Characters. — Head (including eyes) considerably narrower than base of mesonotum, its length about equal to space between eyes, its lateral margins discontinuous, the lateral margins of front being almost at right angles to those of vertex; pronotum almost as long as mesonotum, narrowed anteriorly, the posterior angles prominent and rounded; abdomen considerably longer than space between apex of front and base of cruciform elevation; tympana completely covered, tympanal coverings broader than long; opercula short, somewhat globose, wider than abdominal margin, and distinctly visible from above; rostrum about reaching the posterior coxae; tegmina and wings hyaline, the first with eight apical areas and the basal cell longer than broad.

References:

  1. The illustration and genus description comes from the journal Genera Insectorum, and a specific article from 1913 by W. L. Distant titled Homoptera. Fam. Cicadidae, Subfam, Cicadinae. Read it on the Biodiversity Heritage Library website.
  2. Current species name verified using Allen Sanborn’s Catalogue of the Cicadoidea (Hemiptera: Auchenorrhyncha).

November 4, 2018

Cosmopsaltria meeki (Distant, 1906)

Cosmopsaltria meeki (Distant, 1906) used to be called Haphsa meeki. Yes, its name has changed since 1913. It was moved into the Cosmopsaltria genus. The Haphsa genus still exists.

This cicada is found in New Guinea.

Scientific classification:
Family: Cicadidae
SubFamily: Cicadinae
Tribe: Dundubiini
SubTribe: Cosmopsaltriaria
Genera: Cosmopsaltria
Species: Cosmopsaltria meeki (Distant, 1906)

Cosmopsaltria meeki (Distant, 1906)
The image says Haphsa meeki, but the newest name of this cicada is Cosmopsaltria meeki.
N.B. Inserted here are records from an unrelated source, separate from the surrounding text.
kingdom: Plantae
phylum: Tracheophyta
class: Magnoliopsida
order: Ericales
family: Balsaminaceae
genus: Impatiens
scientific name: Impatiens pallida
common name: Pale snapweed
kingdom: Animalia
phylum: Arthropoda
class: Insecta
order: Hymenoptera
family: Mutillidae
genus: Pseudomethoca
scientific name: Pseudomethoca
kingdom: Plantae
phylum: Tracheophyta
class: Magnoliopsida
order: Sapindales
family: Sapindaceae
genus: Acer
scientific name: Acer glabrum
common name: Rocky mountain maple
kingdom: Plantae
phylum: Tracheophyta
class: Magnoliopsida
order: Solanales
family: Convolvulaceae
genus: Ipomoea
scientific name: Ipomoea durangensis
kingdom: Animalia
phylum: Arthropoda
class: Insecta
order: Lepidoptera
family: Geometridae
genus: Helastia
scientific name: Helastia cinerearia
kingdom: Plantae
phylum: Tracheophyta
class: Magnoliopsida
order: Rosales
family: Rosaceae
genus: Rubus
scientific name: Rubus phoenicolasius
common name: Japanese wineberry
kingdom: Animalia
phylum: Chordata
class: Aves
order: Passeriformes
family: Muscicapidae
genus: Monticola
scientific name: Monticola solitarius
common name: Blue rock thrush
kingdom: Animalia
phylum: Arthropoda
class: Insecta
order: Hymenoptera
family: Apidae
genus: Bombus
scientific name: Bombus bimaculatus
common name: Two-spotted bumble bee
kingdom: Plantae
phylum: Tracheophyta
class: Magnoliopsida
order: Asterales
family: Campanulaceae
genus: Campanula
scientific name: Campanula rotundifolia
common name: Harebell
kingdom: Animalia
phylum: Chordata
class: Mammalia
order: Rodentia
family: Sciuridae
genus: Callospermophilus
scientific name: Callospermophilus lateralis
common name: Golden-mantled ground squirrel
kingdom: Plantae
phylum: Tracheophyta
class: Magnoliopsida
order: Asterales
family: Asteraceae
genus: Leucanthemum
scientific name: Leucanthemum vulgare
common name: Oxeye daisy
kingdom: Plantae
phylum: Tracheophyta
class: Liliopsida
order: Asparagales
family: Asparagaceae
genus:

Cosmopsaltria genus description by W. L. Distant:

Characters. — Body moderately long and robust, head as long as breadth between eyes, and including eyes as wide as base of mesonotum, with the front not twice as broad at base as anterior margins of the lobes of vertex, lateral margins obliquely continuous to front or very slightly sinuate; pronotum about as long as head, its lateral margins scarcely ampliated, but distinctly toothed or angulated; mesonotum slightly longer than pronotum ; abdomen short, about as long as space between apex of head and base of cruciform elevation; tympana covered; opercula in male broad, either just or longly passing middle of abdomen, well separated and not overlapping, more or less concavely sinuate on each side at basal areas, their apices rounded or obliquely truncate; rostrum reaching, sometimes passing, the posterior coxae; tegmina and wings hyaline; greatest breadth of tegmina about a third of length, venation normal, basal cell much longer than broad.

References:

  1. The illustration and genus description comes from the journal Genera Insectorum, and a specific article from 1913 by W. L. Distant titled Homoptera. Fam. Cicadidae, Subfam, Cicadinae. Read it on the Biodiversity Heritage Library website.
  2. Current species name verified using Allen Sanborn’s Catalogue of the Cicadoidea (Hemiptera: Auchenorrhyncha).